The current trial had two primary endpoints: to treat the genetic disease and to not cause leukemia. The authors report that seven of nine boys treated with the new vector have functional peripheral blood T cells a median of 33 months (range, 16 - 43 months) after treatment, and none has developed leukemia.

Boys enrolled in the study lacked an allogeneic donor or had an active, treatment-resistant infection. Functional IL2RG genes were introduced into CD34+ cells purified from each patient's bone marrow, and the cells were then reinfused into the patient.

After a single round of treatment, six boys had a T-cell count above 300 cells/μL of blood and T-cell proliferation in response to stimulation with phytohemagglutinin. A seventh boy who had low T-cell counts received a second round of gene therapy. His count is still low, but he is healthy. Gene therapy did not stimulate T-cell production in an eighth patient, but he is doing well after a conventional allogeneic HSC transplant. The remaining patient died of an adenovirus infection present at the time the trial began.
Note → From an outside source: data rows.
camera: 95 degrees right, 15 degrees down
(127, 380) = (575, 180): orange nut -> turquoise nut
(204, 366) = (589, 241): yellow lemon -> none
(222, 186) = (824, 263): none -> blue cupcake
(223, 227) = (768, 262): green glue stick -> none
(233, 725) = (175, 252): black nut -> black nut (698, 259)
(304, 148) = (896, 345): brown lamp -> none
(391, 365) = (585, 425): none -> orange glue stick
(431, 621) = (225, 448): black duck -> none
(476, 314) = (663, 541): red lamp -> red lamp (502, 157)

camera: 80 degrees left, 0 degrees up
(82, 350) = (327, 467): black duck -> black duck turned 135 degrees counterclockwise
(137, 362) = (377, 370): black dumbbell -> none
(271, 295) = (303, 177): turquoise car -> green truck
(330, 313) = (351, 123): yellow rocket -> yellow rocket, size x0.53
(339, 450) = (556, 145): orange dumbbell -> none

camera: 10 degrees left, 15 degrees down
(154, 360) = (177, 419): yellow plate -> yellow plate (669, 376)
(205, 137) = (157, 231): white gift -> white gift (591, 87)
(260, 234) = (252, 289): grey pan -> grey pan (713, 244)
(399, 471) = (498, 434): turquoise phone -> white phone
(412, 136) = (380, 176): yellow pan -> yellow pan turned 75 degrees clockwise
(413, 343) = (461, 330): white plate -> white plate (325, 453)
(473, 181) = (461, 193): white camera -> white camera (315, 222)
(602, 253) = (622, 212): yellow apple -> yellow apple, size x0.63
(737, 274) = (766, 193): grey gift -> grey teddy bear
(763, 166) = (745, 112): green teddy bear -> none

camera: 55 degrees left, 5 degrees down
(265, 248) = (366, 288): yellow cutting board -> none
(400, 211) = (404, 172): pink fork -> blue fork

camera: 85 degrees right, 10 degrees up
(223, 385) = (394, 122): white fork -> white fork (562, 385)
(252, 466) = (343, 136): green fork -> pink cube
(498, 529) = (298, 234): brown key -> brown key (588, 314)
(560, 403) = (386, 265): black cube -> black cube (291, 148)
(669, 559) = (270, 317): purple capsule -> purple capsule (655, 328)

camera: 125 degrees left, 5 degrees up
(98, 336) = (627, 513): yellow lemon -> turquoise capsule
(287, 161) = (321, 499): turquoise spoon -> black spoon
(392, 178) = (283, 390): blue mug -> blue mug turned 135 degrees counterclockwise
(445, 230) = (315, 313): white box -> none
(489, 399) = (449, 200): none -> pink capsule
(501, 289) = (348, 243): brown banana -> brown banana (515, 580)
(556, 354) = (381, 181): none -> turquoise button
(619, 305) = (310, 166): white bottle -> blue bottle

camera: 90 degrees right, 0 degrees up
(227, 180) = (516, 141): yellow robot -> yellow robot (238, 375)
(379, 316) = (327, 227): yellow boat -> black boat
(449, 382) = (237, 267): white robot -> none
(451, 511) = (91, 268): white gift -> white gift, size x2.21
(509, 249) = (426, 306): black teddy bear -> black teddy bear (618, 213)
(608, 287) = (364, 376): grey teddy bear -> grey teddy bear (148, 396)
In addition to checking for leukemic cells, the investigators identified sites of vector integration in the boys' genomes and compared them with the integration profile in the earlier trial. Although second-generation viruses homed to transcriptionally active genes, as retroviruses do, they differed from the first-generation viruses at 21 sites, associating much less with cancer-associated genes (P < .001).

So successful is the gene therapy for SCID-X1 so far, and given the risk for graft rejection and graft-versus-host-disease in allogeneic HSC transplants, gene therapy "should become the standard of care," says James Wilson, MD, PhD, director of the Gene Therapy Program at the University of Pennsylvania.

Wider Applications

A third-generation approach for gene therapy for SCID-X1 uses a very different vector: lentivirus. Researchers at the Genetic Immunotherapy Section of the National Institute of Allergy and Infectious Diseases reported preliminary data, using lentivirus, on two patients with SCID-X1 who were in their 20s and who had received transplants as infants, at the American Society of Gene and Cell Therapy annual meeting last May. Both patients have improved and have not developed leukemia. "The best approach may be a lentiviral vector with a [self-inactivating] genome," says Dr Wilson, according to in vitro and mouse studies.

Dr Kohn broadens the significance of the success reported in the journal article. "For each genetic blood cell disease that can be treated with HSC transplants from a healthy donor, gene therapy which enables an autologous transplant could provide a safer approach." As likely disease candidates, he lists other forms of SCID, Wiskott-Aldrich syndrome, chronic granulomatous disease, beta-thalassemia, and adrenoleukodystrophy.

A limitation of the study is the latency of 2 to 5.5 years for the leukemia. Participants will be monitored for development of leukemia for 15 years.

Various authors report receiving financial support from the European Union; the German Research Foundation; the German Ministry of Research; the US Food and Drug Administration; European Union FP7; the European Research Council; the Health Ministry, Assistance Publique-Hôpitaux de Paris; the Medical Research Council; the National Institutes of Health; the National Institute of Allergy and Infectious Diseases; and Bluebird Bio. One coauthor also reports patents related to expression vectors having a reduced content of viral genes and retroviral vectors for gene transfer, both of which are licensed to Acpeth GmbH. Another coauthor reports pending patents related to the optimization of determinants for successful genetic correction of diseases, mediated by hematopoietic stem cells and methods of improving titer in transfection-based production systems using eukaryotic cells. Another coauthor patents related to Fibronectin for gene transfer. Another coauthor reports receiving fees from GlaxoSmithKline. The other authors have disclosed no relevant financial relationships.